Steve Kuhn Trio / Wisteria

Steve Kuhn(P)
Steve Swallow(B)
Joey Baron(Ds)
Rec. September 2011, NY
(ECM 2257)

スティーヴ・キューンの近作では、同じくジョーイ・バロン参加の「Steve kuhn Trio w. Joe Lovano/Mostly Cotrane(09年、別頁あり)」が相当良かったので、ベースがデヴィッド・フィンクからスティーヴ・スワロウに代わっての本作にも期待している。今回は特にテーマは設けていないので、よりキューンの音世界が色濃くなっていそうな感じがするのだが、キューンとスワロウは過去にも「Steve Kuhn Trio/Three Waves(66年)」「Karin Krog/We Could Be Flying(75年)」「Steve Kuhn, Steve Swallow/Two by 2(96年?)」「Steve Kuhn & Steve Swallow/Live in Japan Vol.1(04年)」「同/Live in Japan Vol.2(04年)」等でなにかと共演していて、そこに一種の凶暴性を秘めたバロンも加わっているのだから、これまでの二人の共演盤とはまた一味違った演奏が楽しめそうだ。

キューン曲が6曲、スワロウ曲が2曲、ドリ・カイミの「Romance」、カーラ・ブレイの「Permanent Wave」、アート・ファーマーの「Wisteria」で全11曲。
ごく当たり前の4ビートをやっている1曲目は、アドリブをP~B~Ds~P~B~Dsと2回も繰り返していることに違和感を感じる。
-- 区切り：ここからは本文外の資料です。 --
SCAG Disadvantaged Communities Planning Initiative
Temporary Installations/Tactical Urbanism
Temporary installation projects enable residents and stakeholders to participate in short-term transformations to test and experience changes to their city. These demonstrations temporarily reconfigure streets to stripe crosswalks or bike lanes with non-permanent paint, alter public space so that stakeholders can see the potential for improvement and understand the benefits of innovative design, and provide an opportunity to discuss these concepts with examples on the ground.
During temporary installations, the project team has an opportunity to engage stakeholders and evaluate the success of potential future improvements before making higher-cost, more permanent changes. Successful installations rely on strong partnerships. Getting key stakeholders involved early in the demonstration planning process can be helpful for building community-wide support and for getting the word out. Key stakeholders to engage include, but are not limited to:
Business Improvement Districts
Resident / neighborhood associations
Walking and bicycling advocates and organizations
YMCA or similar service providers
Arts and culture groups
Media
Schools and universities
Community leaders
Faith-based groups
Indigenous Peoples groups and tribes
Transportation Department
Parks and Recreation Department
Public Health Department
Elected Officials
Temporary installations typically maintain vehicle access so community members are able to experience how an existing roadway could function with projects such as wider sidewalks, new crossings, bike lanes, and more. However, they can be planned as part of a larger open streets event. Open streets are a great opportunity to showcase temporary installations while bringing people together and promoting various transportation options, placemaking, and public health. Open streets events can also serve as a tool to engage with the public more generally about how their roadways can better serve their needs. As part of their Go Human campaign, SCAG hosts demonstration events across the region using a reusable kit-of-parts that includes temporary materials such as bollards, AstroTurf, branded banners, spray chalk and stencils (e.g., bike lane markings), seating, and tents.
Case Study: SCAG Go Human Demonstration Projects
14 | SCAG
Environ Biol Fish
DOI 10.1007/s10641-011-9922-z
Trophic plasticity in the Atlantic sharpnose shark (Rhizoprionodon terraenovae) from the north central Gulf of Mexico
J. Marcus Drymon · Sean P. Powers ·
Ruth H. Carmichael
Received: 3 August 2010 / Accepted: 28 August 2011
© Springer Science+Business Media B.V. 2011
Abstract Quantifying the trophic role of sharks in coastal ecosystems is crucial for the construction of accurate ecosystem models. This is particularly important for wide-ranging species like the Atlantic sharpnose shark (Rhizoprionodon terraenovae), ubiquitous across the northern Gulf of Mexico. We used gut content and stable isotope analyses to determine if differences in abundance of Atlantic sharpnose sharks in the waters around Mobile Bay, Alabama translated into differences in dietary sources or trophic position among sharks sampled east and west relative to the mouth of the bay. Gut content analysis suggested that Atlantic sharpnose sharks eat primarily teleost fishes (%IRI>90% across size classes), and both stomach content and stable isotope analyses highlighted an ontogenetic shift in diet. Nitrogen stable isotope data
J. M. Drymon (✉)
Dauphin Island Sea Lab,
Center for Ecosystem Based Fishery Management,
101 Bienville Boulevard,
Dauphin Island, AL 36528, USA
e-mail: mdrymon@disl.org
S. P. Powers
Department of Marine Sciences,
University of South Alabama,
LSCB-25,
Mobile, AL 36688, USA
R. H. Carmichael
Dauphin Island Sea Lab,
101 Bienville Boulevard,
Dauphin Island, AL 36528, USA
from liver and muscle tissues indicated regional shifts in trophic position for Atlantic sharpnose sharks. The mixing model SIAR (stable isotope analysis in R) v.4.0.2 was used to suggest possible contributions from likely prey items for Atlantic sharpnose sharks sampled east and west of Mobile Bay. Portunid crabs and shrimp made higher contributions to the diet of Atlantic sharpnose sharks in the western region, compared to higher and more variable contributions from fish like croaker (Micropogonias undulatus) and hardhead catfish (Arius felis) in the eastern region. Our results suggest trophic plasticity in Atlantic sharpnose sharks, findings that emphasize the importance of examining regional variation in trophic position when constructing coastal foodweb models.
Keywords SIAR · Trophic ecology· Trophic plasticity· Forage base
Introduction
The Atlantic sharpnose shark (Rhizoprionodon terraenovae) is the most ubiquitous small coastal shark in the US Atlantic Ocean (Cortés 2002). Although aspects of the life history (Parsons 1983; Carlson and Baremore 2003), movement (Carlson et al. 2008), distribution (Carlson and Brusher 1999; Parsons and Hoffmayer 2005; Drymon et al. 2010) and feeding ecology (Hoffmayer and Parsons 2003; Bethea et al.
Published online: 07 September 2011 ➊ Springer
意図的にやったことだとは思うけど、1回目のドラムソロが終わったところでテーマに戻った方がスッキリとしていいような気がするけどね。それとベースがウッドではなくエレベの関係で、演奏がなんとなく間延びして聴こえるのも気になるところ。スワロウはゲイリー・バートンやジョンスコあたりとは最高の相性を見せるのだが、本作を聴く限りにおいては、硬質なイメージが強いキューンと相性が良いとはいい難い。それはヴォサノバ・タッチの2曲目でもそのように感じるのだが、キューンの硬質さを和らげるためのスワロウとの共演であったとするとある程度は納得がいくにしても、これがウッドのフィンクだったらもっと演奏が引き締まってよかったのになあとついつい思ってしまう。そんなキューンとスワロウのコンビネーションばかりが気になってしまい、なかなか素直に演奏に入り込むことができないのだが、バロンはどうかというと、こちらもまたキューンにしてはソフトタッチな選曲が多いこともあり、ハッとさせられるような凶暴性を発揮しているのはいいとこドラムソロだけなので欲求不満に感じてしまう。いつものようなズドーンと下に沈み込むバスドラの音もカットされているしね。エンジニアのジェームス・ファーバーは、バロンのバスドラの録り方が最高に上手いはずなのに、本作では思いっきりミュートしてしまっているので、ドラミングの面白さが半減してしまっているね。やっている音楽にドラムスの音色を合わせることも大事かもしれないけれど、その人の音的な個性まで消してしまうようでは意味がないだろう。
なんて思いながら聴いていたら、6曲目にしてようやく私好みの演奏が登場。アップテンポの4ビート曲だけど、スワロウの滑らかなベースに乗っかり、キューンが疾走感のあるピアノを弾いているし、バロンもかなりアグレッシブに叩いていて、ここまで聴いてモヤモヤしていた気持ちが解消した。やっぱりキューンはこうでなくては面白くもなんともないのだが、やはり年を取るとアルバム一枚分をテンションの高い演奏で押し通すというわけにもいかなくなるのだろう。全体的にはむしろリラックス感の方がよく目立っているので、これよりだったらヴィーナスからの諸作品の方がまだマシだったと感じてしまう。特にビル・スチュワート参加の「Steve Kuhn Trio/Love Walked In(98年)」は絶品だった。